Si en Allemagne l’incendie des livres a précédé l’avènement de la censure politique et l’imposition d’un contrôle culturel strict par le régime nazi, au Brésil l’initiative de la Fondation Palmares a été précédée d’une série de mesures autocratiques prises par le gouvernement Bolsonaro. Ils vont des affronts moraux répétés qu’il a faits à la mémoire de l’éducateur Paulo Freire au déni scientifique, dans le cas de la pandémie ; du démantèlement des agences de financement de la recherche à la destruction progressive des écoles publiques ; de la défense de la tradition au mépris des Lumières ; de la dépréciation des doutes méthodiques des intellectuels et des professeurs au soutien sans restriction des pasteurs qui utilisent des dogmes religieux pour entraver l’accès des couches sociales les plus pauvres et les moins instruites aux idées du monde moderne ; de l’offensive contre la liberté de pensée et la chaire à la tentative de caractériser comme « immoralité administrative » les manifestations d’étudiants et de professeurs dans les universités fédérales ; de la censure de l’IPEA à l’asphyxie financière de l’IBGE ; de l’obsession d’imposer un filtre idéologique à l’Enem à l’interdiction faite aux organismes publics de publier des études qui « affaiblissent son image extérieure » ; des manifestations successives contre le Tribunal fédéral à la rupture de la discipline et de la hiérarchie militaire et à la contamination politico-idéologique des officiers subalternes.

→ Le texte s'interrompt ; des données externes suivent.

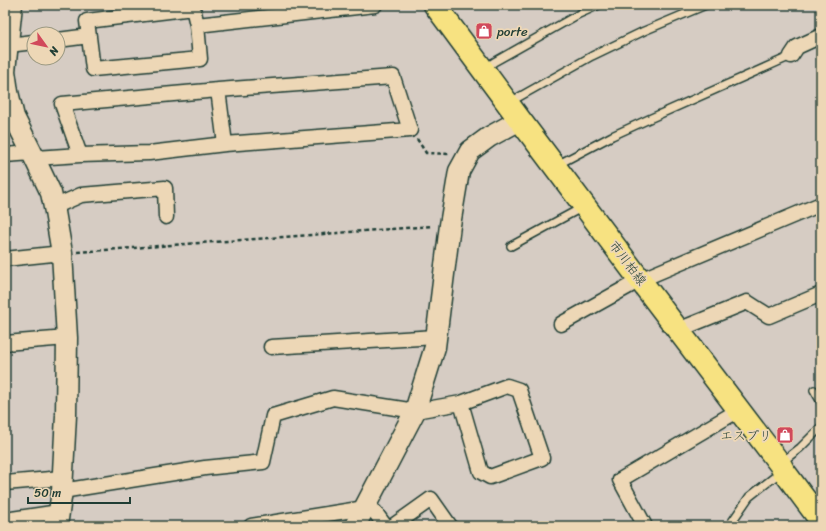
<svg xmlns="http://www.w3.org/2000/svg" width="826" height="531" viewBox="0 0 826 531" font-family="Sriracha,'Klee One',sans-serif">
<rect width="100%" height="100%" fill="#d6ccc3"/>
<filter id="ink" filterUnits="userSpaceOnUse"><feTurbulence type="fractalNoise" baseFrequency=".025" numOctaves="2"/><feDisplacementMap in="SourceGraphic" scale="8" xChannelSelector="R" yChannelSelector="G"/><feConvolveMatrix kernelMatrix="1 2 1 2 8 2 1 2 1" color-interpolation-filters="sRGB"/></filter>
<g filter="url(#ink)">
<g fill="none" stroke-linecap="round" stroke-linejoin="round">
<g stroke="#1f3d34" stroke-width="10">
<path id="lane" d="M 485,69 L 494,62 L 579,14 L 599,5
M 510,102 L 592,56 L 644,31 L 706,5
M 557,165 L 612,136 L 649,119 L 791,56
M 511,246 L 583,207
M 814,390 L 821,402
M 782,462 L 800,448 L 821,427
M 729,526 L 749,497 L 782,471"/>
</g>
<g stroke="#1f3d34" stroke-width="17">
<path id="street" d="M 193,8 L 197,25 L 200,59 L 93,69 L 87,21 Z
M 197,25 L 375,5
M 58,40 L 89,36
M 8,45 L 34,42
M 791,56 L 797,47 L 821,36
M 218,90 L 225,144
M 5,155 L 32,153
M 35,158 L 80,155 L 149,153 L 225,144 L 410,130 L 393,77 L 218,90 L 62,104 L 80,155
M 54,207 L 81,195 L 165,188 L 166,217
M 5,259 L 62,253
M 561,324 L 640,280 L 821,204
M 678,330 L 747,302 L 769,316 L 821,294
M 5,343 L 67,338
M 271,347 L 436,337
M 5,483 L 62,478
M 62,491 L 205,468 L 263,462 L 273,416 L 333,398 L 415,411 L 461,403 L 507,386 L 519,390 L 542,458 L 490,477 L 481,472 L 461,403
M 5,520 L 59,512
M 251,526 L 365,508 L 375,512 L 385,526
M 393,526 L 431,499 L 450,526
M 645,526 L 620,480 L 739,410"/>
</g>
<g stroke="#1f3d34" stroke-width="23">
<path id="secondary" d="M 12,5 L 5,71 L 8,92 L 14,117 L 32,153 L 51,193 L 55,212 L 62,253 L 67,338 L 66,415 L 62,491 L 57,526
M 355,526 L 415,411 L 435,347 L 450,225 L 459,171 L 470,151 L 489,137 L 520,120"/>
</g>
<g stroke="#1f3d34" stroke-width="25">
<path id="primary" d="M 435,5 L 520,120 L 640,280 L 780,464 L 783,470 L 821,521"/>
</g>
<path stroke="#1f3d34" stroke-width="2.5" stroke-dasharray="4 3" stroke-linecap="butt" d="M 417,139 L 426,153 L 451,154
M 77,252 L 433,226"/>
<use href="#lane" stroke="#edd7b6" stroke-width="7"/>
<use href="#street" stroke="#edd7b6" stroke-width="14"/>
<use href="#secondary" stroke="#edd7b6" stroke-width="20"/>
<use href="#primary" stroke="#f7e281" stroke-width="22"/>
</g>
</g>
<defs>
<g id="shop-square" transform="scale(0.9)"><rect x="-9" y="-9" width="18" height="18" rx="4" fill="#d1495b" stroke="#edd7b6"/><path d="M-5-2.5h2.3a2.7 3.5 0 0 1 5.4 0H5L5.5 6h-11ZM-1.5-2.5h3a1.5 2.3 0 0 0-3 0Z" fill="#fff"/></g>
</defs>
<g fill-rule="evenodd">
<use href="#shop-square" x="484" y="31"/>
<use href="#shop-square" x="785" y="435"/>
</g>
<g text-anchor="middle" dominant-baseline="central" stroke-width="3.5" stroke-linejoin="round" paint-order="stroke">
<g font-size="13" fill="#1f3d34" stroke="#edd7b6" text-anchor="start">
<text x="497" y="31">porte</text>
<text x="772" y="435" text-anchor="end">エスプリ</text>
</g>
<g font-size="13" fill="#1f3d34" stroke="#edd7b6">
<text transform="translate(628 263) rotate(53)">市川柏線</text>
</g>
</g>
<rect width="826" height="531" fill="none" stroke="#edd7b6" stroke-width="20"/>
<rect x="10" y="10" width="806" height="511" fill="none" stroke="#1f3d34" stroke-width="1.5" filter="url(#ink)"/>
<g transform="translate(46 46) rotate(123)"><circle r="19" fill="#edd7b6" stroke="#9b9982"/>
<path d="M0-3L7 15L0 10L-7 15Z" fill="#d1495b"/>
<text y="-6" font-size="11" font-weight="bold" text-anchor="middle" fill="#1f3d34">N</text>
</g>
<path d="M28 497v6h102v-6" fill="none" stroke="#1f3d34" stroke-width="2"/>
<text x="34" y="497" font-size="12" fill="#1f3d34" stroke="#edd7b6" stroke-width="3" paint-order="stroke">50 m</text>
</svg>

La liste est peut-être longue, mais elle a sa cohérence. Il s’agit d’initiatives qui tentent de saper les garanties fondamentales et les libertés publiques et d’atrophier les organes de contrôle institutionnels. Ce sont des initiatives qui tentent également d’utiliser des règles et des procédures démocratiques pour éroder progressivement le régime démocratique – comme le nazisme, puisque Hitler a élu et, une fois au pouvoir, a détruit l’état de droit, mis fin à la sécurité juridique, incendié le Parlement, il a propagé l’antisémitisme. et promu l’Holocauste, assassinant des millions d’origines juives.
Pour cette raison, aussi emblématique que la relation qui peut être faite entre l’incendie de livres en mai 1993 et la purge des livres annoncée par le président de la Fundação Palmares est le cas du chef du Secrétariat spécial à la Culture, le dramaturge Roberto Alvim. En janvier 2020, il a non seulement prononcé un discours à l’esthétique nazie, mais s’est également approprié les discours de Goebbels, affirmant que la culture brésilienne devrait être « héroïque, nationale et impérative, sinon elle ne sera rien ».
Le lien entre cette déclaration et ce que dit le rapport de la Fondation Palmares est clair. « Tout comme un livre exclusivement sur les systèmes hydrauliques sera exclu simplement parce que c’est un livre sur les systèmes hydrauliques, les (livres) marxistes le seront également. Car, à proprement parler, le marxisme et les systèmes hydrauliques n’ont rien à voir avec la portée de Palmares et avec la culture noire », dit le texte. C’est un non-sens, révélant que l’auteur connaît peu l’économie et la sociologie, pas plus qu’il ne connaît l’histoire. Ce non-sens montre aussi qu’il n’a pas le pouvoir de se présenter comme le porte-parole des « bons citoyens » – quoi qu’il entende par cette expression ambiguë, dangereuse et partiale. Et cela laisse encore place au doute, dans le sens où il n’a peut-être jamais entendu parler d’un poète allemand du XVIIIe siècle, Heinrich Heine (1797-1856), pour qui « là où tu brûles des livres, tu finis par brûler des gens ».